→ **Texto del ejercicio**:

++++++++++

Chernóbyl
Chernóbyl y la guerra cultural
Las formas en que se manifiesta la guerra cultural en el contexto actual son diversas y muchas de ellas revisten un atractivo innegable. Dicha guerra se libra, fundamentalmente, en el sinuoso campo de batalla de la ideología y las representaciones culturales, de ahí que sus expresiones resulten elusivas o aparezcan como algo diferente a lo que son. Detrás de esta guerra lo que se negocia y decide es la hegemonía simbólica, la de convertir una cultura, una determinada forma de entender el mundo y el modelo económico que subyace tras ellas, en el único modelo válido, en el único posible.
Las expresiones de esta cultura dominante son entonces, por esencia, conservadoras, ya que consagran lo establecido y niegan u ocultan todo lo que adverse el orden que ellas defienden. Reproducir y aceptar estas lógicas es reproducir y aceptar un determinado estado de cosas; desnudar y comprender la forma en que actúan es desnudar y comprender los mecanismos de dominación ideológica y construcción de hegemonía que las sustentan.
Es en ese sentido en el cual nos proponemos leer la muy aplaudida serie de HBO Chernóbyl, la cual rescata, más de tres décadas después, el terrible accidente en la central nuclear Vladimir Ilich Lenin en la actual Ucrania. Con una cuidada factura, actuaciones de primera, una fotografía impresionante y una recreación detallista de los escenarios y ambientes de la época, la serie nos invita a revivir los trágicos esfuerzos que siguieron al accidente para evitar que los altos niveles de radiación se salieran de control de forma irreversible.

++++++++++

→ **Datos**:

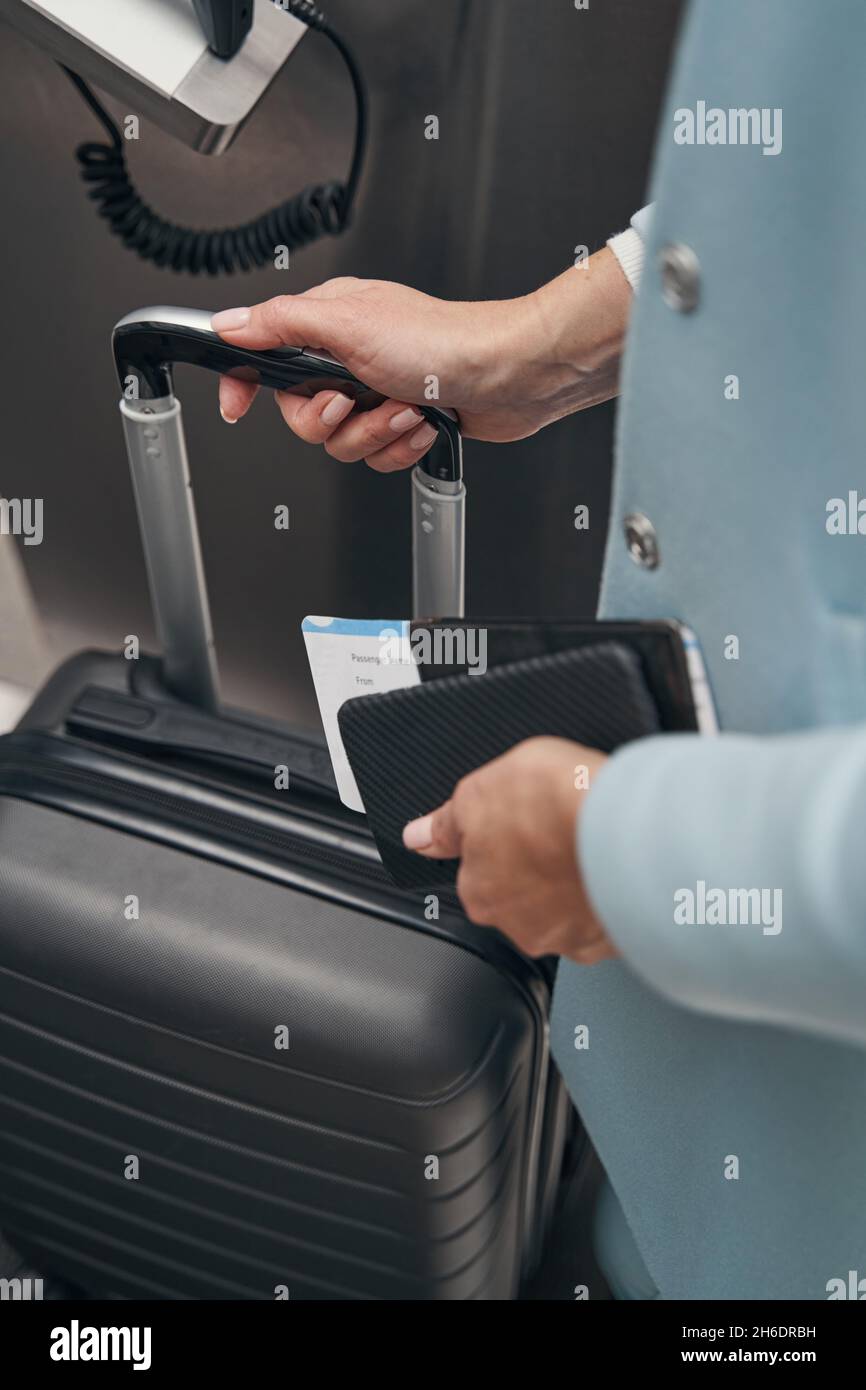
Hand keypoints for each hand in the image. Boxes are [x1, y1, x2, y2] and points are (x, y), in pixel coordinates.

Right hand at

++++++++++

→ **Tareas**:
1. Responde según el texto sobre Chernóbyl y la guerra cultural:
(a) ¿En qué campo de batalla se libra, fundamentalmente, esa guerra?
(b) ¿Cómo son, por esencia, las expresiones de la cultura dominante?
(c) ¿De qué cadena es la serie que el texto se propone leer?
2. Retoma el texto sobre Chernóbyl y la guerra cultural justo donde se detiene y sigue escribiéndolo.

→ **Respuestas por número**:
1.
(a) En el sinuoso campo de batalla de la ideología y las representaciones culturales.
(b) Conservadoras.
(c) De HBO.

2.
Más allá del desgarrador drama humano, que la serie recrea magistralmente, subyacen discursos que son típicos a esta clase de productos audiovisuales. Usar una historia profundamente humana para pasar de contrabando un contenido turbiamente ideológico es algo que la industria del entretenimiento ha perfeccionado a lo largo de décadas. Una lectura responsable debe pasar entonces por encima de lo emocional e ir directo a las esencias que se mueven detrás de los conflictos.
Surge entonces la pregunta: ¿qué sentido tiene el atacar el socialismo soviético en el contexto actual, décadas después de su colapso? Las respuestas son varias. La primera está en el rescate de una retórica de guerra fría por parte de la ultraderecha en el poder en algunos de los países políticamente más importantes del mundo. Esta retórica viene pareja a la reemergencia de Rusia como potencia fundamentalmente militar y el auge de la economía china.
Socavar la legitimidad moral y política de la Unión Soviética es socavar la legitimidad de la Rusia actual, la cual es, en muchos sentidos, su heredera política. Así lo interpretaron los rusos, quienes se proponen filmar su propia visión del desastre. Pero también este tipo de productos sirven para desvirtuar la validez misma del socialismo como alternativa.
Esta serie se suma entonces a una larga lista de productos audiovisuales, literarios y de otra índole que insisten en la presentación de las sociedades este-europeas como realidades profundamente opresivas, donde el pensamiento auténtico siempre es vigilado y coartado, donde todos los burócratas son demagogos insensibles, que repiten consignas y no se preocupan por sus ciudadanos, y donde la intelligentsia, que ellos mismos han contribuido a formar, es vista con recelo y temor.
Desde la primera escena, Chernóbyl ya está apelando a estas representaciones. Así acudimos al suicidio, dos años después de los hechos, de uno de los personajes más importantes en todo el drama de la central nuclear: un profesor cuya acción heroica evitó que el daño fuera aún peor y cuya muerte está llena de desencanto e incomprensión.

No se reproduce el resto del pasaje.